In many ways the 1920s and 1930s marked a watershed. The city's dependency on heavy engineering, which had carried it gainfully through the First World War, now became its bane -unemployment in Glasgow doubled from 1928 to 1939. The demands of the Second World War brought some respite but the return of peace saw the terminal withering of its old traditional prosperity base. More and more women began to go out to work, mainly as clerical workers (the era of the male clerk was over), shop assistants and domestic servants, and the family rapidly became less coherent and self-sufficient. The rigid strata of class began to slip somewhat, no doubt helped by thriving newspaper sales.
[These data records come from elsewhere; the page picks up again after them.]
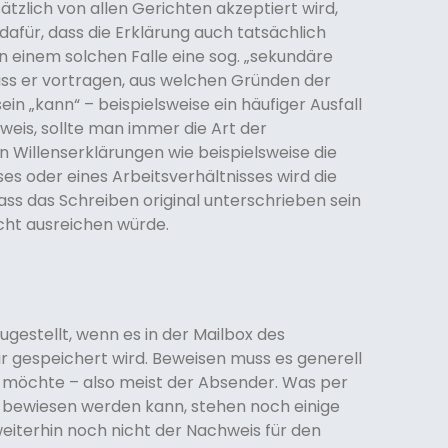
ätzlich von allen Gerichten akzeptiert wird,
z dafür, dass die Erklärung auch tatsächlich
einem solchen Falle eine sog. „sekundäre
uss er vortragen, aus welchen Gründen der
in „kann“ – beispielsweise ein häufiger Ausfall
is, sollte man immer die Art der
 Willenserklärungen wie beispielsweise die
s oder eines Arbeitsverhältnisses wird die
ss das Schreiben original unterschrieben sein
cht ausreichen würde.
zugestellt, wenn es in der Mailbox des
r gespeichert wird. Beweisen muss es generell
n möchte – also meist der Absender. Was per
es bewiesen werden kann, stehen noch einige
eiterhin noch nicht der Nachweis für den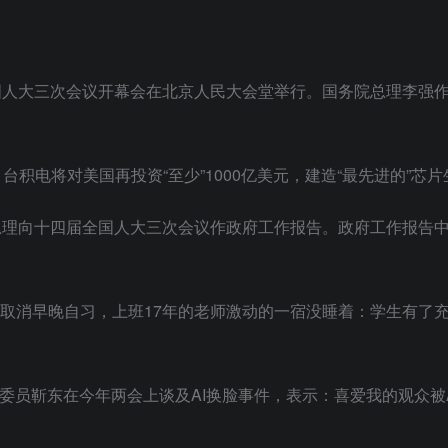
届全国人大三次会议开幕会在北京人民大会堂举行。国务院总理李强
，台积电将对美国再投资“至少”1000亿美元，建造“最先进的”芯
李强总理向十四届全国人大三次会议作政府工作报告。政府工作报告
高中取消早晚自习，上班17年的老师激动的一宿没睡着：学生有了
政协委员靳东在今年两会上谈及AI换脸事件，表示：喜爱我的观众被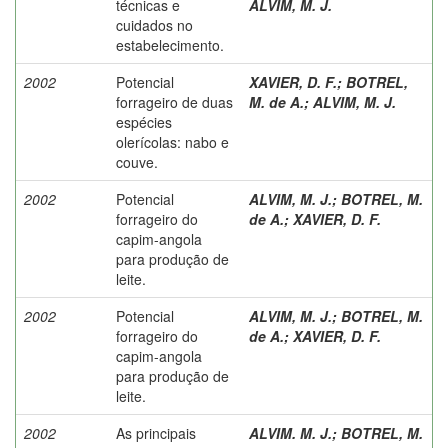
técnicas e
ALVIM, M. J.
cuidados no
estabelecimento.
2002
Potencial
XAVIER, D. F.
;
BOTREL,
forrageiro de duas
M. de A.
;
ALVIM, M. J.
espécies
olerícolas: nabo e
couve.
2002
Potencial
ALVIM, M. J.
;
BOTREL, M.
forrageiro do
de A.
;
XAVIER, D. F.
capim-angola
para produção de
leite.
2002
Potencial
ALVIM, M. J.
;
BOTREL, M.
forrageiro do
de A.
;
XAVIER, D. F.
capim-angola
para produção de
leite.
2002
As principais
ALVIM. M. J.
;
BOTREL, M.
The Daily Record, Glasgow Herald, Bulletin, Evening Citizen, Evening Times and Evening News (all local) were supplemented by popular nationals all intent on bringing news and scandal to the ordinary man and, increasingly, woman. This new "popular press" opened windows on persons, places and things previously unknown.
Thus beleaguered, Glasgow's twenty or so separate villages and the vigorous local societies they had for so many years sustained faded away almost unnoticed - willy-nilly they were all becoming members of a new global village.